Advertisement

New coach Mike Houston trying to change the losing culture of East Carolina football

Football coaches analyze video frame by frame, stopping and replaying tape to grade performances. They evaluate games, scrimmages and practices. Sometimes they seek outside advice they value.

If new East Carolina head coach Mike Houston wants a critique from Ricky Proehl, a 17-year NFL veteran wide receiver who coached another six seasons in the league with the Carolina Panthers, here is what he told his son after Saturday’s scrimmage two weeks into fall camp:

“He told me we look like a more disciplined team,” said Blake Proehl, a redshirt sophomore wide receiver. “My dad has been flying around between my brother’s games [Austin Proehl is with the Los Angeles Rams] and here, but he came to the scrimmage today. He told me we look a lot neater on the field, we played like a team and we were flying around to the ball a lot more than before.”

If ECU is to improve upon three consecutive 3-9 seasons, such discipline and a more physical mind-set Houston has preached since he was hired in December will have to be the difference. That’s because aside from graduated players, the roster ECU sends onto the field for the opener Aug. 31 with N.C. State at Carter-Finley Stadium won’t differ much from the one that was embarrassed by the Wolfpack 58-3 in last year’s regular-season finale.

“[Houston] is holding us to standards that we didn’t see before,” Blake Proehl said. “For example, if we have a team meeting at 8 a.m., we know we have to be in our seats by 7:45 because coach is going to start that meeting 10 minutes early. Little stuff like that carries onto the field.”

In the football’s frozen tundra days, they called that Lombardi Time. They named the Super Bowl trophy for Vince Lombardi for his time winning with the “little things” coaching the Green Bay Packers.

Whatever time it is in Greenville, Houston has his players’ attention.

“We’ve got to go on the field with a sense of urgency and passion for the game,” Proehle said, echoing teammates. “There was so much negativity around town last year entering games it didn’t even feel like we were playing a game. Right now the excitement around town for Coach Houston and our team is so good for us.”

Every new coach and his inherited players make such comments, but the fact that Pirates seem to buying into Houston’s message is half the battle.

“I just try to be consistent,” Houston said. “I don’t shoot a bunch of bull at them. For me right now, I’m trying to lean on my track record and to trust us. The kids played against one of my teams [a loss to James Madison in 2017]. They know what we’ve done.

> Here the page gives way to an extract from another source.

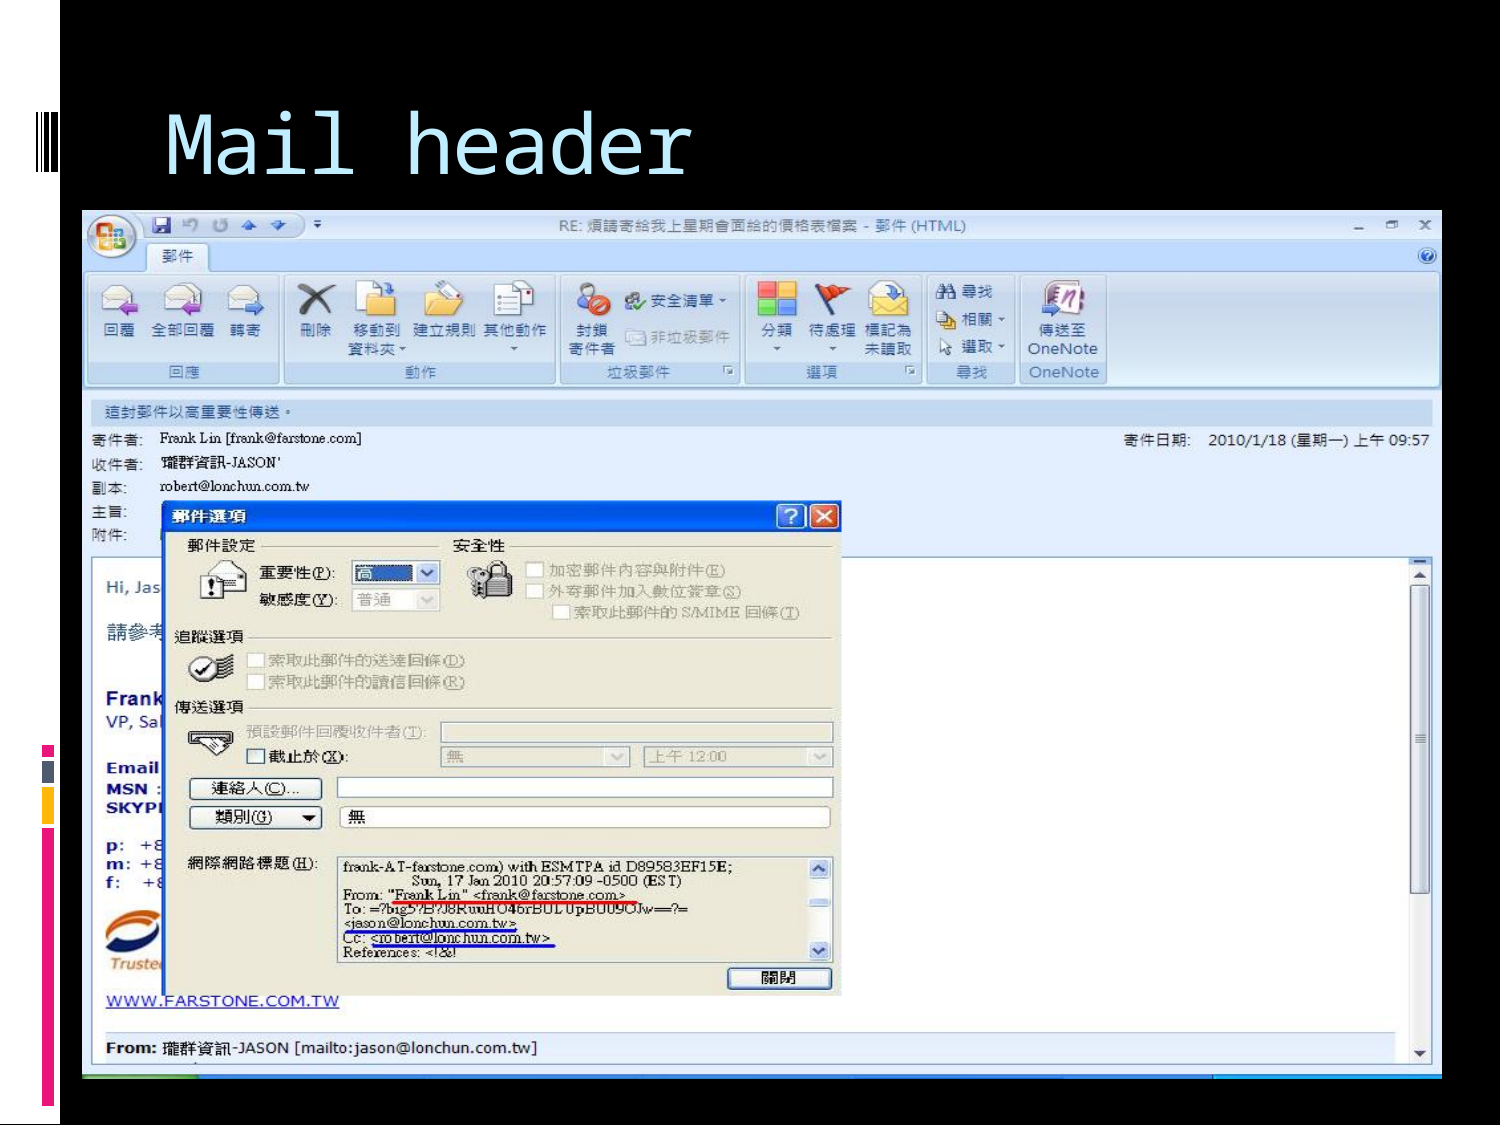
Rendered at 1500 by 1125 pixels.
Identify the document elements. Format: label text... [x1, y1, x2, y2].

“But after the [N.C. State] kickoff, everything in the past goes out in the window to how you’re playing right now. We have to believe in ourselves and believe in each other. We have to learn to win together. That’s a big obstacle right there.”

Houston’s career record at three schools is 80-25 (.762 winning percentage), with a 37-6 mark the past three seasons at James Madison. The Dukes were three-time Football Championship Subdivision playoff participants, winning the 2016 national title and finishing as the runner-up in 2017.

He inherited at winning program at JMU, but he proved he can turn around programs at The Citadel (14-11) and Lenoir-Rhyne (29-8).

As a veteran coach, he understands changing his team’s mind-set means telling them what he demands this year, rather than berating what they did wrong last year. He said he wouldn’t disparage their previous coaches, Scottie Montgomery (2016-18) and for players in their fifth season, Ruffin McNeill. Both were popular with the players.

In addition to discipline, a more physical team has been Houston’s emphasis from offseason workouts to spring drills in pads to fall camp.

On offense, that means balancing the offense with running the ball more. ECU leaned on quarterback Holton Ahlers, who not only led the team in passing but in rushing, last season. As a true freshman he ran 119 times for 592 net yards and six touchdowns, but there were 126 yards in losses. That reflected running for his life too often.

Houston hasn’t named a depth chart yet and was reluctant to single out names, but Darius Pinnix, a 6-foot, 227-pound junior from Western Alamance, he said has shown himself to be a power back in spring ball and so far in fall camp.

Up front, he likes the grit of three returning starter offensive linemen, junior left tackle De’Ante Smith (6-4, 295), senior left guard Cortez Herrin (6-3, 328) and senior center Brandon Pena (6-2, 288). Pena was granted a sixth year after two years in a row of knee injuries.

On defense, he said senior nose tackle Alex Turner (6-2, 293) and the inside backers Bruce Bivens (6-0, 230) and Xavier Smith (6-0, 239) have “jumped out.”